The effects of lean on adolescents are particularly concerning. Adolescence is when the brain continues to develop, and misuse of substances can hinder that development.

At the same time, adolescents are more vulnerable to substance use and its effects because parts of the brain active in rewarding develop before the parts that are active in planning and decision-making.
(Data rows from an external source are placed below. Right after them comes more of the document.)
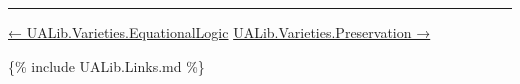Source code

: \begin{code}
\AgdaSymbol{:}\AgdaSpace{}%
\AgdaSpace{}%
\AgdaSymbol{(}\AgdaSpace{}%
\AgdaSymbol{)}\AgdaSpace{}%
\AgdaSymbol{(}\AgdaSpace{}%
\AgdaSymbol{)}\<%
\\
\>[1][@{}l@{\AgdaIndent{0}}]%
\>[2]%
\>[21]\AgdaSpace{}%
\AgdaSymbol{(}\AgdaSymbol{\{}\AgdaSymbol{\}\{}\AgdaSymbol{\}}\AgdaSpace{}%
\AgdaSymbol{)}\AgdaSpace{}%
\AgdaSpace{}%
\AgdaSymbol{(}\AgdaSymbol{\{}\AgdaSpace{}%
\AgdaSymbol{\}\{}\AgdaSpace{}%
\AgdaSymbol{\}}\AgdaSpace{}%
\AgdaSymbol{(}\AgdaSymbol{\{}\AgdaSymbol{\}\{}\AgdaSpace{}%
\AgdaSymbol{\}}\AgdaSpace{}%
\AgdaSymbol{))}\<%
\\
%
\\[\AgdaEmptyExtraSkip]%
%
\>[1]\AgdaSpace{}%
\AgdaSpace{}%
\AgdaSymbol{=}\AgdaSpace{}%
\AgdaSymbol{\{}\AgdaSpace{}%
\AgdaSymbol{=}\AgdaSpace{}%
\AgdaSymbol{\}}\AgdaSpace{}%
\AgdaSymbol{(}\AgdaSymbol{)}\<%
\\
\>[0]\<%
\end{code}

\begin{center}\rule{0.5\linewidth}{\linethickness}\end{center}

\href{UALib.Varieties.EquationalLogic.html}{←
UALib.Varieties.EquationalLogic}
{\href{UALib.Varieties.Preservation.html}{UALib.Varieties.Preservation
→}}

\{\% include UALib.Links.md \%\}

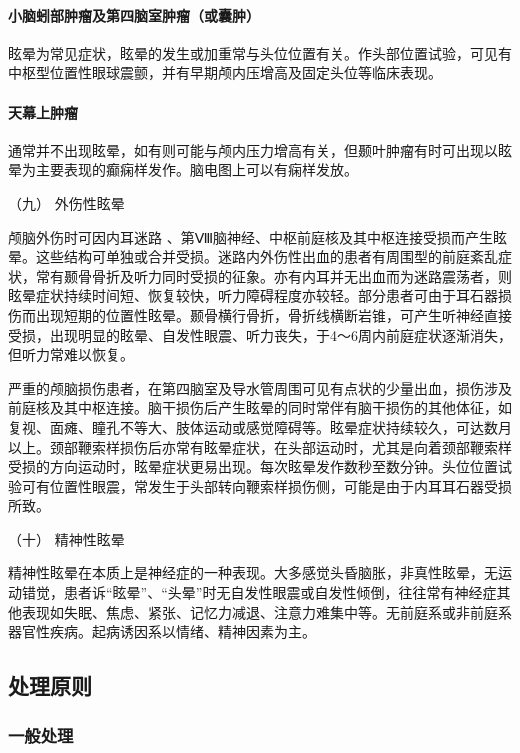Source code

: \paragraph{小脑蚓部肿瘤及第四脑室肿瘤（或囊肿）}

眩晕为常见症状，眩晕的发生或加重常与头位位置有关。作头部位置试验，可见有中枢型位置性眼球震颤，并有早期颅内压增高及固定头位等临床表现。

\paragraph{天幕上肿瘤}

通常并不出现眩晕，如有则可能与颅内压力增高有关，但颞叶肿瘤有时可出现以眩晕为主要表现的癫痫样发作。脑电图上可以有痫样发放。

\hypertarget{text00012.htmlux5cux23CHP1-3-2-6-9}{}
（九） 外伤性眩晕

颅脑外伤时可因内耳迷路
、第Ⅷ脑神经、中枢前庭核及其中枢连接受损而产生眩晕。这些结构可单独或合并受损。迷路内外伤性出血的患者有周围型的前庭紊乱症状，常有颞骨骨折及听力同时受损的征象。亦有内耳并无出血而为迷路震荡者，则眩晕症状持续时间短、恢复较快，听力障碍程度亦较轻。部分患者可由于耳石器损伤而出现短期的位置性眩晕。颞骨横行骨折，骨折线横断岩锥，可产生听神经直接受损，出现明显的眩晕、自发性眼震、听力丧失，于4～6周内前庭症状逐渐消失，但听力常难以恢复。

严重的颅脑损伤患者，在第四脑室及导水管周围可见有点状的少量出血，损伤涉及前庭核及其中枢连接。脑干损伤后产生眩晕的同时常伴有脑干损伤的其他体征，如复视、面瘫、瞳孔不等大、肢体运动或感觉障碍等。眩晕症状持续较久，可达数月以上。颈部鞭索样损伤后亦常有眩晕症状，在头部运动时，尤其是向着颈部鞭索样受损的方向运动时，眩晕症状更易出现。每次眩晕发作数秒至数分钟。头位位置试验可有位置性眼震，常发生于头部转向鞭索样损伤侧，可能是由于内耳耳石器受损所致。

\hypertarget{text00012.htmlux5cux23CHP1-3-2-6-10}{}
（十） 精神性眩晕

精神性眩晕在本质上是神经症的一种表现。大多感觉头昏脑胀，非真性眩晕，无运动错觉，患者诉“眩晕”、“头晕”时无自发性眼震或自发性倾倒，往往常有神经症其他表现如失眠、焦虑、紧张、记忆力减退、注意力难集中等。无前庭系或非前庭系器官性疾病。起病诱因系以情绪、精神因素为主。

\subsection{处理原则}

\subsubsection{一般处理}

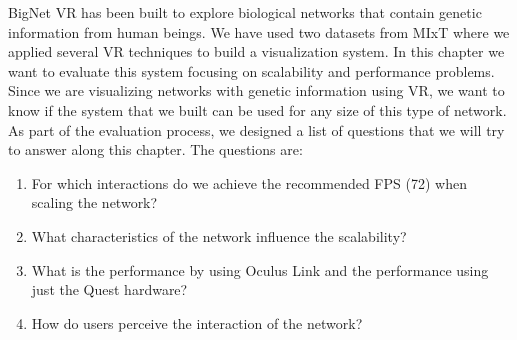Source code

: 


BigNet VR has been built to explore biological networks that contain genetic information from human beings. We have used two datasets from MIxT where we applied several VR techniques to build a visualization system. In this chapter we want to evaluate this system focusing on scalability and performance problems. Since we are visualizing networks with genetic information using VR, we want to know if the system that we built can be used for any size of this type of network. As part of the evaluation process, we designed a list of questions that we will try to answer along this chapter. The questions are:
\begin{enumerate}
  \item For which interactions do we achieve the recommended FPS (72) when scaling the network?
  \item What characteristics of the network influence the scalability?
  \item What is the performance by using Oculus Link and the performance using just the Quest hardware?
  \item How do users perceive the interaction of the network?
\end{enumerate}

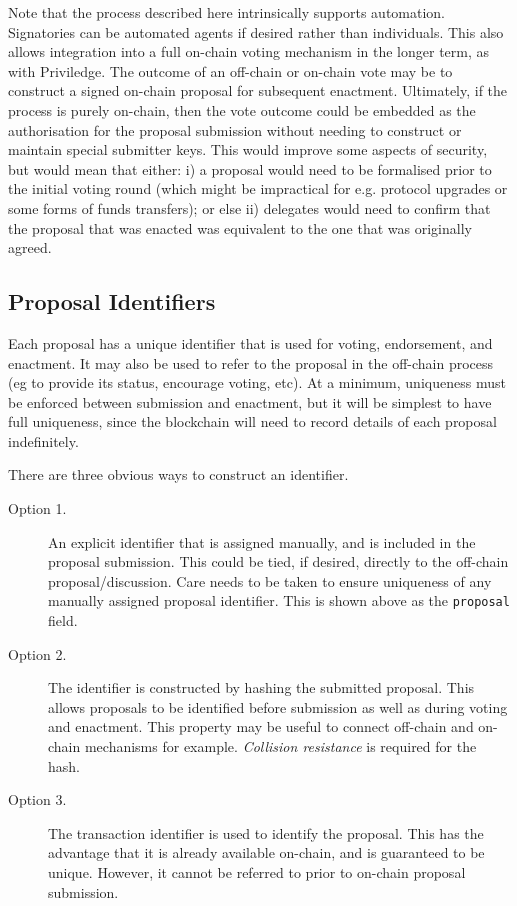 Note that the process described here intrinsically supports automation.  Signatories can be automated agents if desired rather than individuals.  This also allows integration into a full on-chain voting mechanism in the longer term, as with Priviledge.  The outcome of an off-chain or on-chain vote may be to construct a signed on-chain proposal for subsequent enactment.  Ultimately, if the process is purely on-chain, then the vote outcome could be embedded as the authorisation for the proposal submission without needing to construct or maintain special submitter keys.  This would improve some aspects of security, but would mean that either: i) a proposal would need to be formalised prior to the initial voting round (which might be impractical for e.g. protocol upgrades or some forms of funds transfers); or else ii) delegates would need to confirm that the proposal that was enacted was equivalent to the one that was originally agreed.


\subsection{Proposal Identifiers}
\label{sect:proposalid}

Each proposal has a unique identifier that is used for voting, endorsement, and enactment.  It may also be used to refer to the proposal in the off-chain process (eg to provide its
status, encourage voting, etc).  At a minimum, uniqueness must be enforced between submission and enactment, but it will be simplest to have full uniqueness, since the blockchain will need to record
details of each proposal indefinitely.

There are three obvious ways to construct an identifier.

\begin{description}
\item
  [Option 1.]
  An explicit identifier that is assigned manually, and is included in the proposal submission.  This could be tied, if desired, directly to the off-chain proposal/discussion.
  Care needs to be taken to ensure uniqueness of any manually assigned proposal identifier.  This is shown above as the \texttt{proposal} field.
\item
  [Option 2.]
  The identifier is constructed by hashing the submitted proposal.  This allows proposals to be identified before submission as well as during voting and enactment.  This property may be
  useful to connect off-chain and on-chain mechanisms for example.  \emph{Collision resistance} is required for the hash. 
\item
  [Option 3.]
  The transaction identifier is used to identify the proposal.  This has the advantage that it is already available on-chain, and is guaranteed to be unique.  However, it cannot be
  referred to prior to on-chain proposal submission.
\end{description}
Additionally, adolescent misuse of codeine cough syrup can sometimes lead to opioid abuse. A risk factor for illicit drug use among adolescents is dropping out of high school.6

References

  1. Sobczak, L. & Gorynski, K. (2020). Pharmacological aspects of over-the-counter opioid drugs misuse. Molecules, 25,1-13.
  2. Mooney, L. (2015). Drugs of abuse: What you and clinicians need to know.
  3. Tettey, N., Siddiqui, K., Llamoca, H. Nagamine, S. & Ahn, S. (2020). Purple drank, sizurp, and lean: Hip-hop music and codeine use, a call to action for public health educators. International Journal of Psychological Studies, 12(1),42-52.
  4. Denke, N. (2019). It’s over the counter so it must be safe.
  5. Chiappini, S., Schifano, F., Corkery, J.M. & Guirguis, A. (2021). Beyond the ‘purple drank’: Study of promethazine abuse according to the European Medicines Agency adverse drug reaction reports. Journal of Psychopharmacology, 1-12.
  6. Kulak, J.A. & Griswold, K.S. (2019). Adolescent substance use and misuse: Recognition and management. American Family Physician, 99(11), 689-696.
  7. Carver, H., Elliott, L., Kennedy, C. & Hanley, J. (2017). Parent-child connectedness and communication in relationship to alcohol, tobacco and drug use in adolescence: An integrative review of the literature. Drugs: Education, Prevention and Policy, 24(2), 119-133.